* _Task statement_: Find the string "различных" in the listing and report every line that has it.

════════

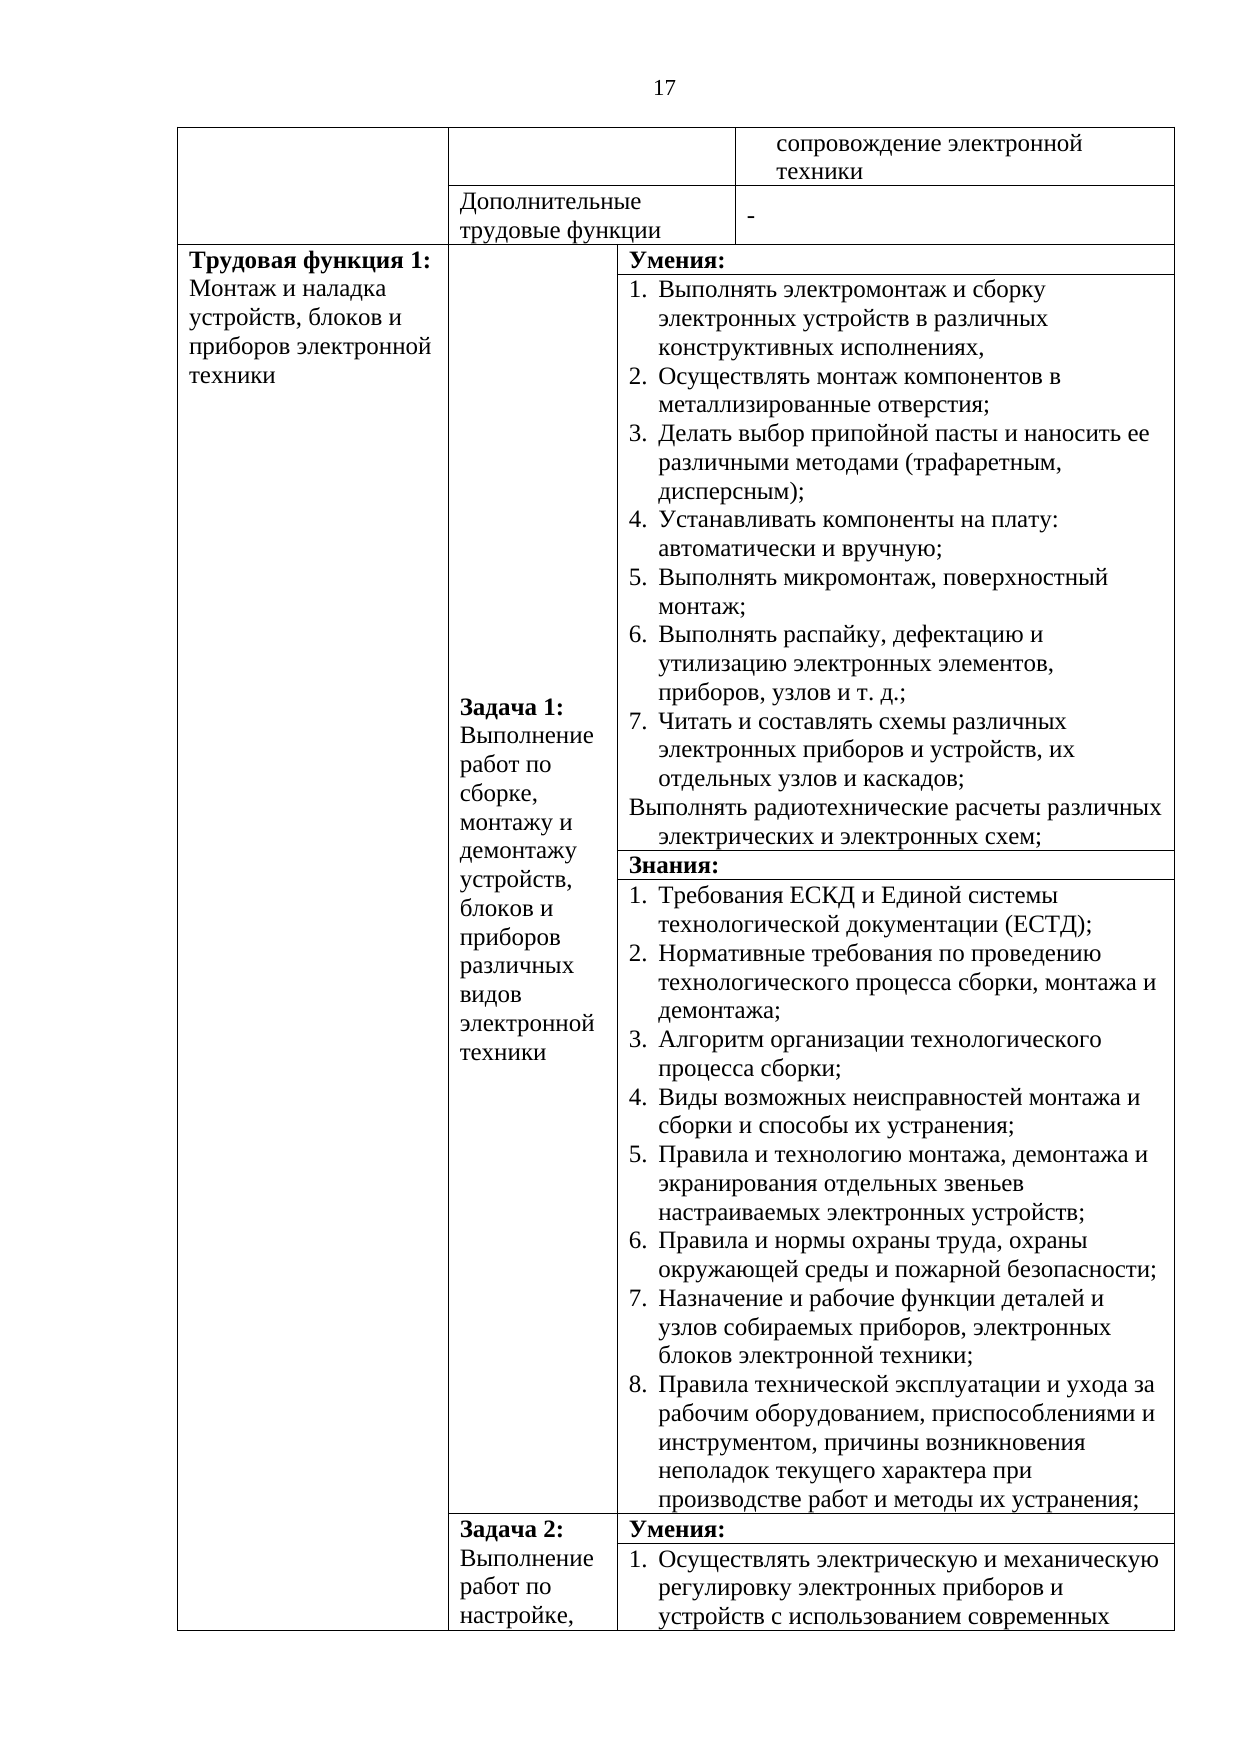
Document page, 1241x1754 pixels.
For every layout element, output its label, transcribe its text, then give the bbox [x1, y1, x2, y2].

table_cell Дополнительные трудовые функции [449, 186, 735, 244]
table_cell Умения: [618, 1514, 1174, 1543]
table_cell - [736, 186, 1174, 244]
table_cell Задача 2: Выполнение работ по настройке, регулировке и проведении стандартных и сертифицированных испытаний устройств, блоков и приборов электронной техники [449, 1514, 617, 1630]
table_cell Знания: [618, 851, 1174, 879]
table_cell Задача 1: Выполнение работ по сборке, монтажу и демонтажу устройств, блоков и приборов различных видов электронной техники [449, 245, 617, 1513]
table_cell Трудовая функция 1: Монтаж и наладка устройств, блоков и приборов электронной техники [178, 245, 448, 1630]
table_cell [618, 1544, 1174, 1630]
table_cell Выполнять электромонтаж и сборку электронных устройств в различных конструктивных исполнениях, Осуществлять монтаж компонентов в металлизированные отверстия; Делать выбор припойной пасты и наносить ее различными методами (трафаретным, дисперсным); Устанавливать компоненты на плату: автоматически и вручную; Выполнять микромонтаж, поверхностный монтаж; Выполнять распайку, дефектацию и утилизацию электронных элементов, приборов, узлов и т. д.; Читать и составлять схемы различных электронных приборов и устройств, их отдельных узлов и каскадов; Выполнять радиотехнические расчеты различных электрических и электронных схем; [618, 275, 1174, 849]
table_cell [736, 128, 1174, 185]
table_cell Требования ЕСКД и Единой системы технологической документации (ЕСТД); Нормативные требования по проведению технологического процесса сборки, монтажа и демонтажа; Алгоритм организации технологического процесса сборки; Виды возможных неисправностей монтажа и сборки и способы их устранения; Правила и технологию монтажа, демонтажа и экранирования отдельных звеньев настраиваемых электронных устройств; Правила и нормы охраны труда, охраны окружающей среды и пожарной безопасности; Назначение и рабочие функции деталей и узлов собираемых приборов, электронных блоков электронной техники; Правила технической эксплуатации и ухода за рабочим оборудованием, приспособлениями и инструментом, причины возникновения неполадок текущего характера при производстве работ и методы их устранения; [618, 880, 1174, 1513]
table_cell Умения: [618, 245, 1174, 273]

════════

* _Your response_:
table_cell Задача 1: Выполнение работ по сборке, монтажу и демонтажу устройств, блоков и приборов различных видов электронной техники [449, 245, 617, 1513]
table_cell Выполнять электромонтаж и сборку электронных устройств в различных конструктивных исполнениях, Осуществлять монтаж компонентов в металлизированные отверстия; Делать выбор припойной пасты и наносить ее различными методами (трафаретным, дисперсным); Устанавливать компоненты на плату: автоматически и вручную; Выполнять микромонтаж, поверхностный монтаж; Выполнять распайку, дефектацию и утилизацию электронных элементов, приборов, узлов и т. д.; Читать и составлять схемы различных электронных приборов и устройств, их отдельных узлов и каскадов; Выполнять радиотехнические расчеты различных электрических и электронных схем; [618, 275, 1174, 849]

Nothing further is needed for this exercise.